Fenomena ini tidak terlepas dari beberapa faktor. Pertama, meningkatnya pendapatan disposabel di kalangan pekerja profesional dan entrepreneur. Kedua, pengaruh media sosial yang menonjolkan lifestyle “premium” sebagai simbol status. Ketiga, kemudahan akses ke marketplace yang menawarkan produk bermerek dan layanan logistik premium.
Berikut ini adalah kategori barang yang paling digemari oleh konsumen Indonesia dalam segmen premium:
- Fashion dan Aksesori – Jaket kulit, tas designer, sepatu high‑end, serta perhiasan emas 18 karat menjadi favorit bagi yang ingin tampil berbeda.
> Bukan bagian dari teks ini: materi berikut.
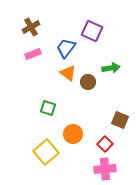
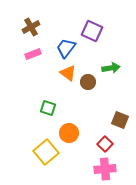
orange circle: moved 4 px left, 1 px up
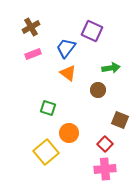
brown circle: moved 10 px right, 8 px down
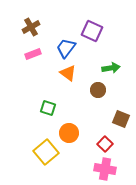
brown square: moved 1 px right, 1 px up
pink cross: rotated 15 degrees clockwise
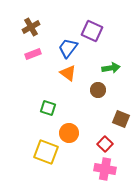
blue trapezoid: moved 2 px right
yellow square: rotated 30 degrees counterclockwise
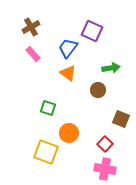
pink rectangle: rotated 70 degrees clockwise
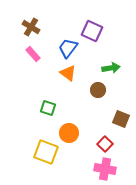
brown cross: rotated 30 degrees counterclockwise
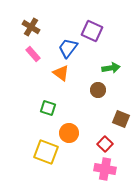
orange triangle: moved 7 px left
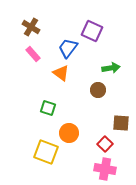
brown square: moved 4 px down; rotated 18 degrees counterclockwise
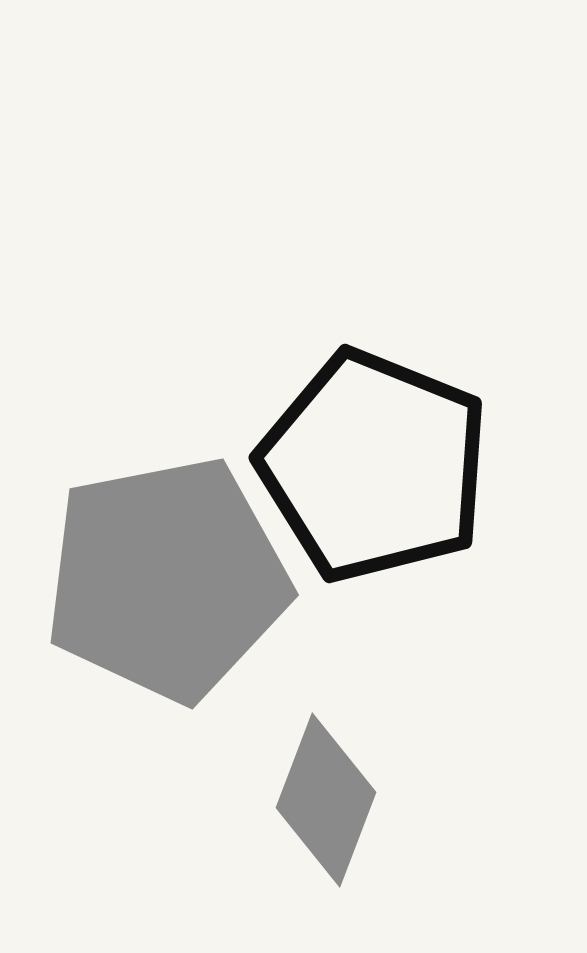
- Elektronik dan Gadget – Smartphone flagship, laptop gaming, dan kamera profesional. Brand seperti Apple, Samsung, dan Sony mendominasi pasar ini.
- Peralatan Rumah Tangga – Peralatan dapur stainless steel, mesin kopi espresso, dan smart home device. Konsumen mencari produk yang menawarkan teknologi terbaru dan desain ergonomis.
- Perawatan Pribadi – Produk skincare premium, parfum eksklusif, dan alat grooming canggih. Brand lokal maupun internasional bersaing untuk menarik pasar yang sensitif terhadap kualitas.
- Travel dan Pengalaman – Paket wisata mewah, villa privat, serta layanan concierge. Meningkatnya minat pada pengalaman eksklusif menjadi indikator pencarian barang premium.
Statistik dari Lazada menyoroti bahwa penjualan kategori fashion premium meningkat 32% dibandingkan tahun sebelumnya, sementara elektronik premium mencatat peningkatan 28%. Berikut ini tabel yang menggambarkan perbandingan pertumbuhan penjualan antara dua tahun terakhir:
| Produk | 2019 | 2023 | Perubahan (%) |
|---|---|---|---|
| Fashion Premium | 1,200,000 | 1,700,000 | 41.7 |
| Elektronik Premium | 850,000 | 1,100,000 | 29.4 |
| Peralatan Rumah Tangga Premium | 400,000 | 650,000 | 62.5 |
| Perawatan Pribadi Premium | 300,000 | 480,000 | 60.0 |
Selain volume, perilaku pembelian juga berubah. Konsumen kini lebih cenderung membeli melalui aplikasi mobile, memanfaatkan fitur pembayaran digital dan garansi layanan purna jual. Layanan pengiriman same‑day dan pickup point di pusat perbelanjaan juga menjadi nilai tambah yang memicu keputusan pembelian.
Namun, tidak semua konsumen merasakan manfaatnya. Harga yang tinggi menjadi hambatan bagi sebagian kalangan. Untuk mengatasi hal ini, beberapa retailer mengadopsi model subscription dan bundle discount, sehingga barang premium menjadi lebih terjangkau.
Di sisi pemasaran, influencer dan content creator memainkan peran penting. Mereka sering menampilkan produk premium dalam video unboxing atau review, memicu keingintahuan dan aspirasi pengikutnya. Hal ini menambah momentum bagi brand untuk terus berinovasi dalam desain dan layanan.
Seiring dengan meningkatnya permintaan, pasar juga mengalami diversifikasi. Brand lokal mulai menonjol dengan produk premium yang menonjolkan keunikan budaya Indonesia, seperti batik digital, kerajinan tangan, dan teknologi ramah lingkungan. Hal ini memperkuat posisi pasar lokal dalam kompetisi global.
Kesimpulannya, orang Indonesia semakin sering berbelanja barang premium yang dicari, mencerminkan perubahan pola konsumsi yang lebih fokus pada kualitas, eksklusivitas, dan nilai tambah. Dengan dukungan teknologi, layanan, dan inovasi brand, tren ini diperkirakan akan terus bertumbuh, membuka peluang bagi pelaku bisnis dan pencipta kebijakan ekonomi yang mendukung pertumbuhan pasar barang premium.